Yellow Blooms |
Cucumber 'springs' |
Here is a baby cucumber that is only a half an inch long, but will grow quickly.
We eat most of them raw and also pickle a good deal of them, but Tricia discovered a new way to eat them as well: Cold Cucumber Soup. I'll be honest with you. Summers are hot and soup never seems like a refreshing thing to eat when I'm sweating. Furthermore, cold soups have never seemed too appetizing to me.
So when Tricia came outside with a spoonful of something for me to try, I was a little hesitant. I think that's also because she told me, "taste this and I'll tell you what it is after you've swallowed it." It was cool, refreshing, tangy, and delicious. "What is this," I asked her?Cold cucumber soup, she told me.

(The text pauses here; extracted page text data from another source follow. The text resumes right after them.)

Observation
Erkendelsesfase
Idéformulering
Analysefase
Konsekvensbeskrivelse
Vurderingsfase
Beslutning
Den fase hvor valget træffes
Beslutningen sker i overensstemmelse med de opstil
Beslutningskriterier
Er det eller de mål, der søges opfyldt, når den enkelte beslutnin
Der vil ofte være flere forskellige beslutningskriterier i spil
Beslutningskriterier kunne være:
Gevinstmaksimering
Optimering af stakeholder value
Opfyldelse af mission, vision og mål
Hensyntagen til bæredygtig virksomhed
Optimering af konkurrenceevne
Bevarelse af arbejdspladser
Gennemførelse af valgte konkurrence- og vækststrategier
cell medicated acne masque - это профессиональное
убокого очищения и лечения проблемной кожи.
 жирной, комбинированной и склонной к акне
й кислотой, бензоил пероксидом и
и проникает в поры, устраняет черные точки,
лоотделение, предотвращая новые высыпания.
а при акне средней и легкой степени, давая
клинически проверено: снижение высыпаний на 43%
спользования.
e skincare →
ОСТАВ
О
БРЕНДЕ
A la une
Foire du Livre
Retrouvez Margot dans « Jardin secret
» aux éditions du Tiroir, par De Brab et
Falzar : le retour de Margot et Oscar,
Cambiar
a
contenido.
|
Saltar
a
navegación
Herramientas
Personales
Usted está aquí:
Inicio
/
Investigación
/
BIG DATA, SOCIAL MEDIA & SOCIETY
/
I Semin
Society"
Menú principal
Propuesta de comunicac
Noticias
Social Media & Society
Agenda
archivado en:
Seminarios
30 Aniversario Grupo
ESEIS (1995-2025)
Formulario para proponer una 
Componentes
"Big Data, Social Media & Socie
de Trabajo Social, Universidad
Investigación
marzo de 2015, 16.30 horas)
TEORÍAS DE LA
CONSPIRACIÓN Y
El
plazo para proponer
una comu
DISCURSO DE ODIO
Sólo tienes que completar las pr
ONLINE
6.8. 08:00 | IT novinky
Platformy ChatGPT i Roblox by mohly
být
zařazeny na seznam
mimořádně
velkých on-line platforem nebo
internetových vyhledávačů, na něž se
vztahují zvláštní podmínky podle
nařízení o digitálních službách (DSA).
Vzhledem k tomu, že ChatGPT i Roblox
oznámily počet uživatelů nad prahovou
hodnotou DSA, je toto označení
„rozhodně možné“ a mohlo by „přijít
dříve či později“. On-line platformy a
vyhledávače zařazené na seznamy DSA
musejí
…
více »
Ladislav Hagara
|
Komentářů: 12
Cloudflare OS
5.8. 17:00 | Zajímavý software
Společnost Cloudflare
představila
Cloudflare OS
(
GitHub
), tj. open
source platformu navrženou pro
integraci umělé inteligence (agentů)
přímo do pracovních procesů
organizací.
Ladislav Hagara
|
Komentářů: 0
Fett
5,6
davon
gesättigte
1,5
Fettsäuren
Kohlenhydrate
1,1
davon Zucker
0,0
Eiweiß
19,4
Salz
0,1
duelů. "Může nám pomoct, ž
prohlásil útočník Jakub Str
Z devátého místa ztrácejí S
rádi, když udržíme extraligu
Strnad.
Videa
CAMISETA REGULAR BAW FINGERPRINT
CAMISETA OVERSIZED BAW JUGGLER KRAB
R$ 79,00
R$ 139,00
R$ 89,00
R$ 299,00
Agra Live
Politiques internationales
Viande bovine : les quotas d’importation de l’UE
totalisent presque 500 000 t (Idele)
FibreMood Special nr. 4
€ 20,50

Here's how she made it. It comes from a recipe from Sally Fallon's, Nourishing Traditions Cookbook and this is what you will need:
- 3 medium cucumbers
- 1 cup chicken broth
- 1/2 cup creme fraiche (sour cream)
- 1/2 cup cream
- 2 garlic cloves mashed up
- 1 teaspoon chopped mint
- sea salt and pepper
Ingredients for cucumber soup |
Slice up the freshly harvested cucumbers.
Add the ingredients to the food processor and pulse until all items have been pureed into a smooth consistency.
In the food processor and ready to blend until smooth |
Then ladle into a bowl and garnish with a sprig or two of fresh, fragrant mint.
Chilled Cucumber Soup |
A delicious, invigorating bowl of cold soup will cool you off on a hot day!